__PROBLEM 1__:
Collect every line of the records that contains the word "trading". Case counts.

__DOCUMENT TEXT__:
'''

Thus began a project to create a shademobile that could act like a portable tree. As early as 1820 John Taylor of Caroline, a friend and neighbor of Thomas Jefferson, in his book Arator mentions the need for an "ambulatory shade structure" for cows to strategically place their droppings in the field. But no one had done it until Dad built one.

He found a burned-out 50-foot mobile home, towed it to the farm, and began retrofitting it into a 20 foot wide by 50 foot long tricycle shademobile. Big enough for about 100 head of cattle, it literally drove our fertility engine. In those days, with poor soils and lots of brambles and woody weeds, the results were dramatic. We could park that thing on some Devil's Shoe String and the next year that rectangle was solid white clover. No seed; just heavy impaction and manure.

The green rectangles had a 5-year effect and began transforming our worn-out pastures into lush vegetation. For many years that shademobile sheltered the cows and enabled us to strategically place their droppings where they were needed most. The shade also reduced ammonia vaporization from urine and manure.

Over the years, however, that rigid 50x20 design became problematic because it was too big to go down tree-lined farm lanes and certainly impossible to take down a public road. When Polyface began renting nearby properties in the early 1990s, as part of our ongoing expansion, we needed something that could be transported down a public road. An outfit began building a circular shademobile that could collapse but it was extremely expensive--$23,000.

'''

__STUDY MATERIAL__:
'''

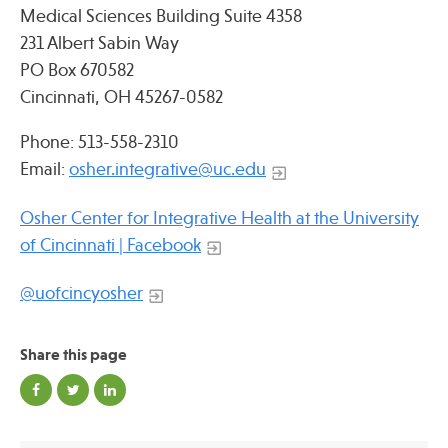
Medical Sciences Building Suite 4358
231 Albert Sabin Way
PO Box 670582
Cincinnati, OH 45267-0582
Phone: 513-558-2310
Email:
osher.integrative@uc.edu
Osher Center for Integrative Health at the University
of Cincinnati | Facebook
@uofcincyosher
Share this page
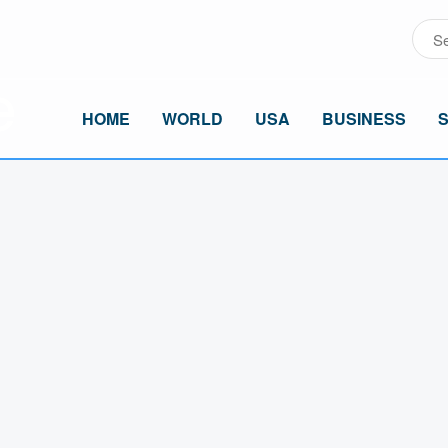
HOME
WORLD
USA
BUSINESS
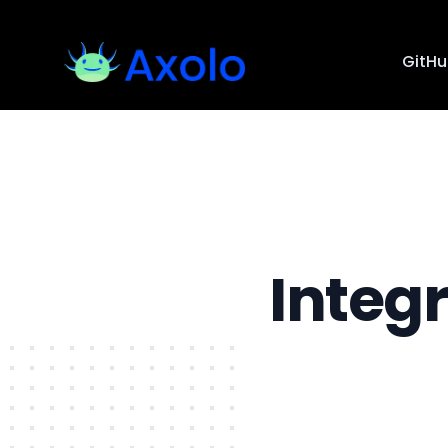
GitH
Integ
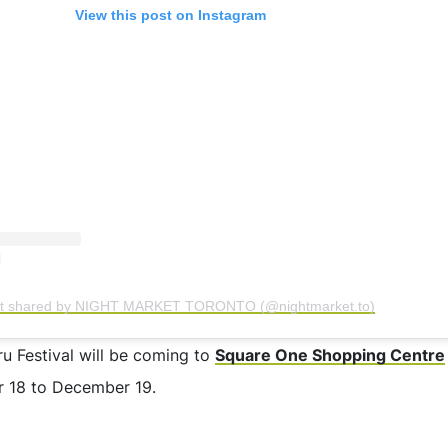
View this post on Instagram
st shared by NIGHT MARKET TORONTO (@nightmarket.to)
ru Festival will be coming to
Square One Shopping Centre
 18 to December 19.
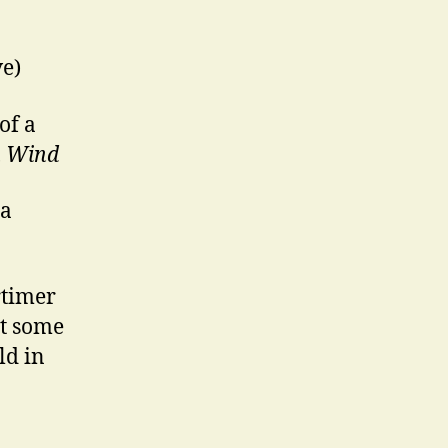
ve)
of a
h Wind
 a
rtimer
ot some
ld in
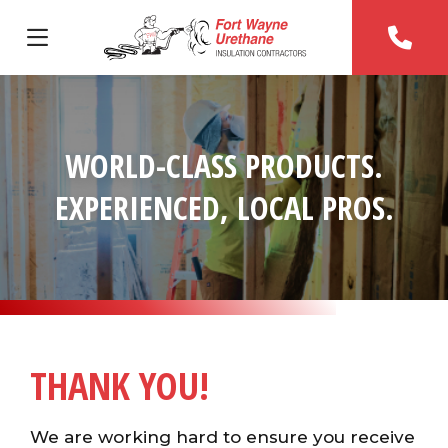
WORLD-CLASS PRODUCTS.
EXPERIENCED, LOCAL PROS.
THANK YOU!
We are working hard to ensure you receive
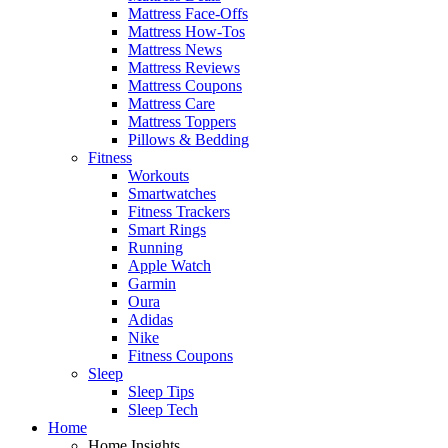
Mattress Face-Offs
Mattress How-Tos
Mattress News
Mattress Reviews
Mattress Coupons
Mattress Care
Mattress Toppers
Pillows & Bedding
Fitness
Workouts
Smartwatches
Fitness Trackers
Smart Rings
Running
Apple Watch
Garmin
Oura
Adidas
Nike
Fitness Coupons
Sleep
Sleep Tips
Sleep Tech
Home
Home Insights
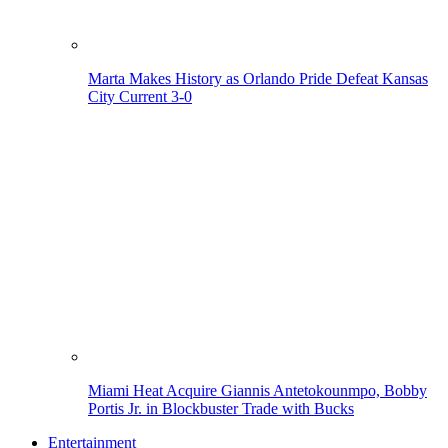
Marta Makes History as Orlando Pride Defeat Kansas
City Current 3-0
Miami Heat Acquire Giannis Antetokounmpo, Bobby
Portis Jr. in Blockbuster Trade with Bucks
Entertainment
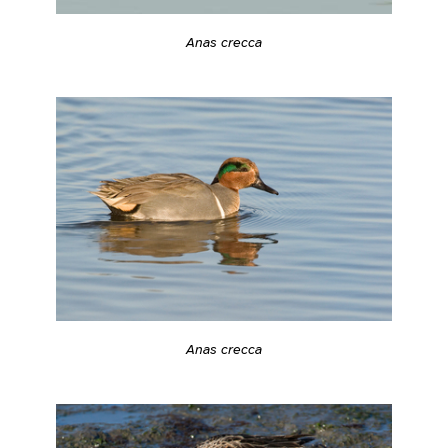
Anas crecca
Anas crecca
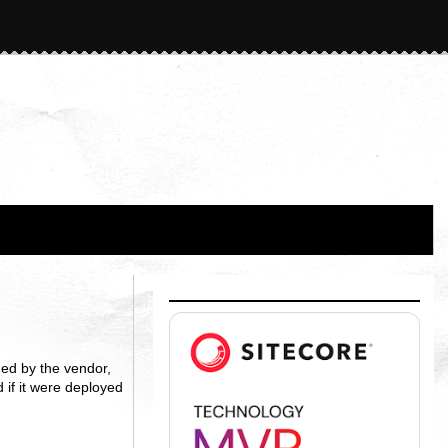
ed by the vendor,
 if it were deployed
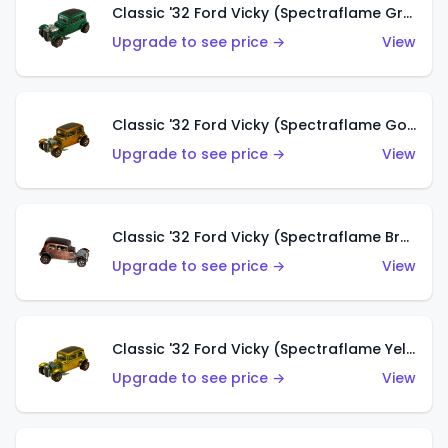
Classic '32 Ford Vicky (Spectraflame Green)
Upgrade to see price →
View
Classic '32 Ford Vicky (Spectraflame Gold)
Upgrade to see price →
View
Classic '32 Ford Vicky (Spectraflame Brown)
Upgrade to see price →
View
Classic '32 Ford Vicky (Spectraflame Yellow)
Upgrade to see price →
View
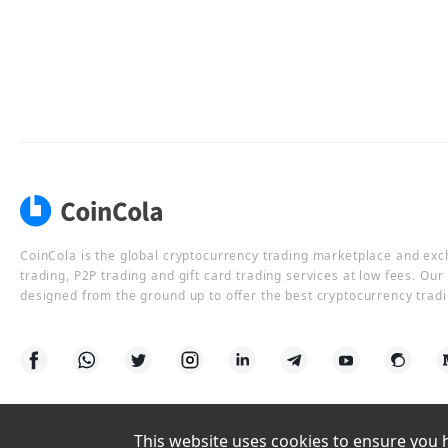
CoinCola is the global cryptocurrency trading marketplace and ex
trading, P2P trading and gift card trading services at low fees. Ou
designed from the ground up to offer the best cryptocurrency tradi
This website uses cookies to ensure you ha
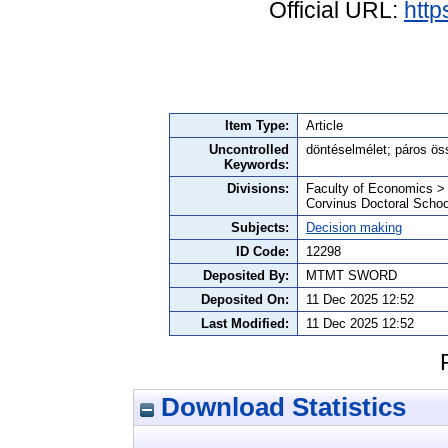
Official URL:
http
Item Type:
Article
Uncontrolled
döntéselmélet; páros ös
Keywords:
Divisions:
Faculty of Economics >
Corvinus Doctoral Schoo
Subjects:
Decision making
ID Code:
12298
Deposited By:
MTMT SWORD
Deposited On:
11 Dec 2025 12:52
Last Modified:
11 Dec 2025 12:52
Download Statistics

'''
'''

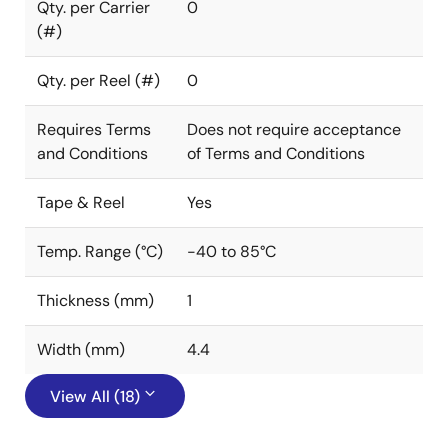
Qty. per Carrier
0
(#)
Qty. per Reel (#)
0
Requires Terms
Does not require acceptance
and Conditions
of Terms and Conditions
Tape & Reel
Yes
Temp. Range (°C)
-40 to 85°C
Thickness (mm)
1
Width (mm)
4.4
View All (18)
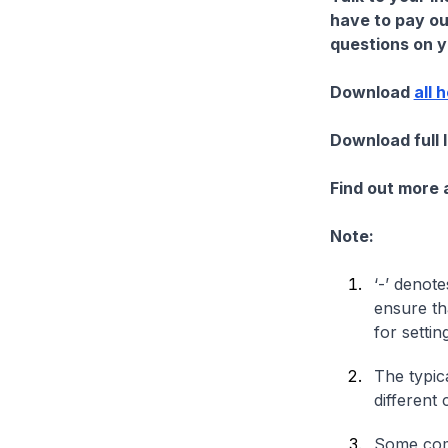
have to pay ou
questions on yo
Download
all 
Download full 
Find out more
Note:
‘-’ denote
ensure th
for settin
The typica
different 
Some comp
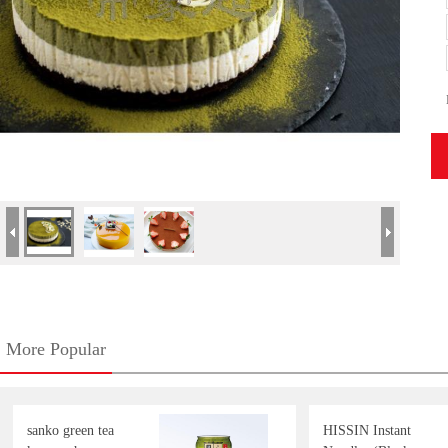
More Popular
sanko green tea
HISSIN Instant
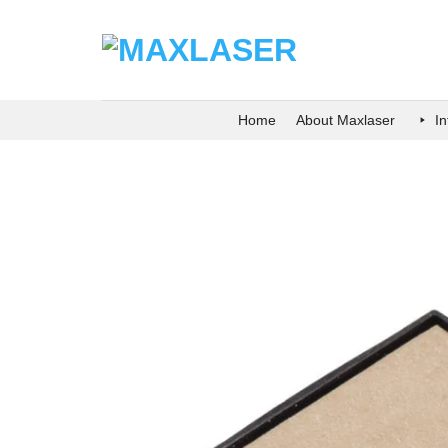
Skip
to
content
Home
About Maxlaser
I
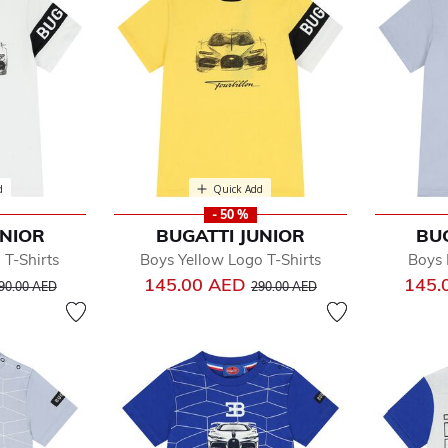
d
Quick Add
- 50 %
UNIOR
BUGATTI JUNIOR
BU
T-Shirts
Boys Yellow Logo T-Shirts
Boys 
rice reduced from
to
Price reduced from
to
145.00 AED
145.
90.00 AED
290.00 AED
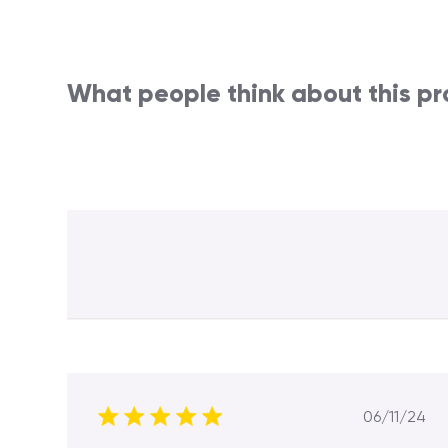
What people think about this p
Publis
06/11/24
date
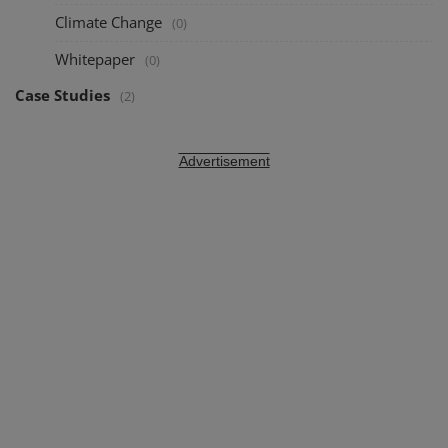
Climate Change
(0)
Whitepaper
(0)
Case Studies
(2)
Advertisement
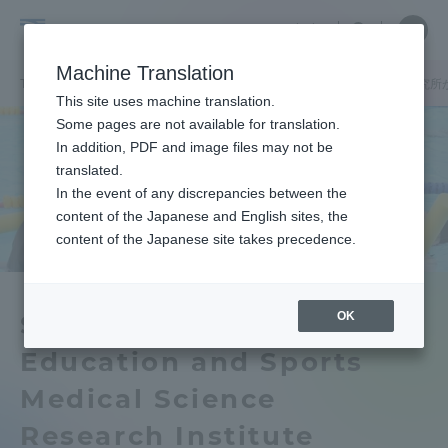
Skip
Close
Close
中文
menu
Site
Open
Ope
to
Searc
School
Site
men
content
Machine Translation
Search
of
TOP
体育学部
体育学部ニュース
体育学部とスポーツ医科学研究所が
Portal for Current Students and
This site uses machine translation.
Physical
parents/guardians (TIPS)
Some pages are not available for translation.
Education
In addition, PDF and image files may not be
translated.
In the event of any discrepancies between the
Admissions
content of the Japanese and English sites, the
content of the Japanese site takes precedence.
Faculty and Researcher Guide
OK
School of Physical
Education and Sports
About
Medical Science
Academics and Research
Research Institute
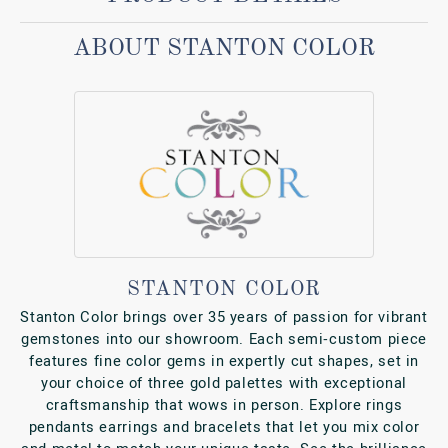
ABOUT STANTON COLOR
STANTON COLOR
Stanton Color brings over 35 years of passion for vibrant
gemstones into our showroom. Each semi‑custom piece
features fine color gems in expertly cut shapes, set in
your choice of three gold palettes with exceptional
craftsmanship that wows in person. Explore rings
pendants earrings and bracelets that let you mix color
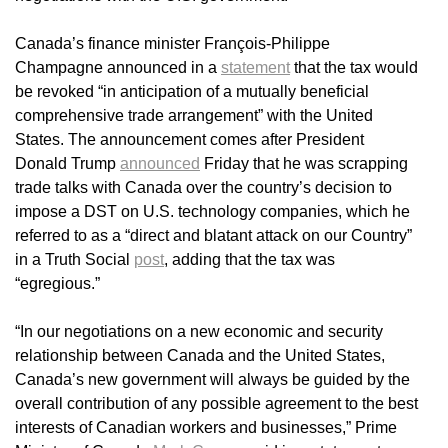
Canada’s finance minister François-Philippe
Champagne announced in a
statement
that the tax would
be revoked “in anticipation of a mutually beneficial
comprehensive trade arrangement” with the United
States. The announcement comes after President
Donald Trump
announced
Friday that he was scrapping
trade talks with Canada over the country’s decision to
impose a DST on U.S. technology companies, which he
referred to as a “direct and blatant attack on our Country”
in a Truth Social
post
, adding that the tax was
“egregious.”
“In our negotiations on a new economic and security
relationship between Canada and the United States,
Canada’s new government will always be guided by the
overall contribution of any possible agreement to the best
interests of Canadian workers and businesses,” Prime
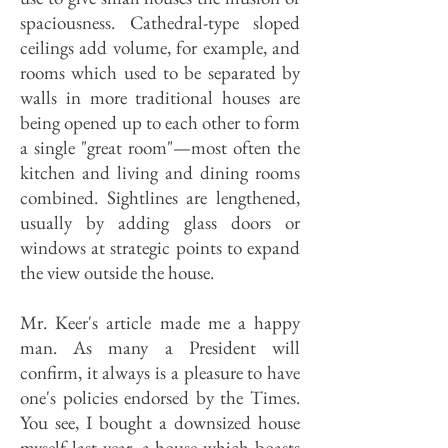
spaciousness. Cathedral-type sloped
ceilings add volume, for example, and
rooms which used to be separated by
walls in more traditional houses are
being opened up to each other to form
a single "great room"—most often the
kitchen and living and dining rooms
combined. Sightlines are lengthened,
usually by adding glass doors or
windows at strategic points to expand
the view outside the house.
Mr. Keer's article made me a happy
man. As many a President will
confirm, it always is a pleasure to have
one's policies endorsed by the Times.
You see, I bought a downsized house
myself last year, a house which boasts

'''

__PROBLEM 2__:
Answer these questions from the shademobile text:
(a) What were the width and length of the shademobile built from the burned-out mobile home?
(b) How many years did the green rectangles' effect last?
(c) What was the price of the circular shademobile that could collapse?

__RESPONSE 1__:
CoinCola is the global cryptocurrency trading marketplace and ex
trading, P2P trading and gift card trading services at low fees. Ou

__RESPONSE 2__:
(a) 20 feet wide by 50 feet long
(b) 5 years
(c) $23,000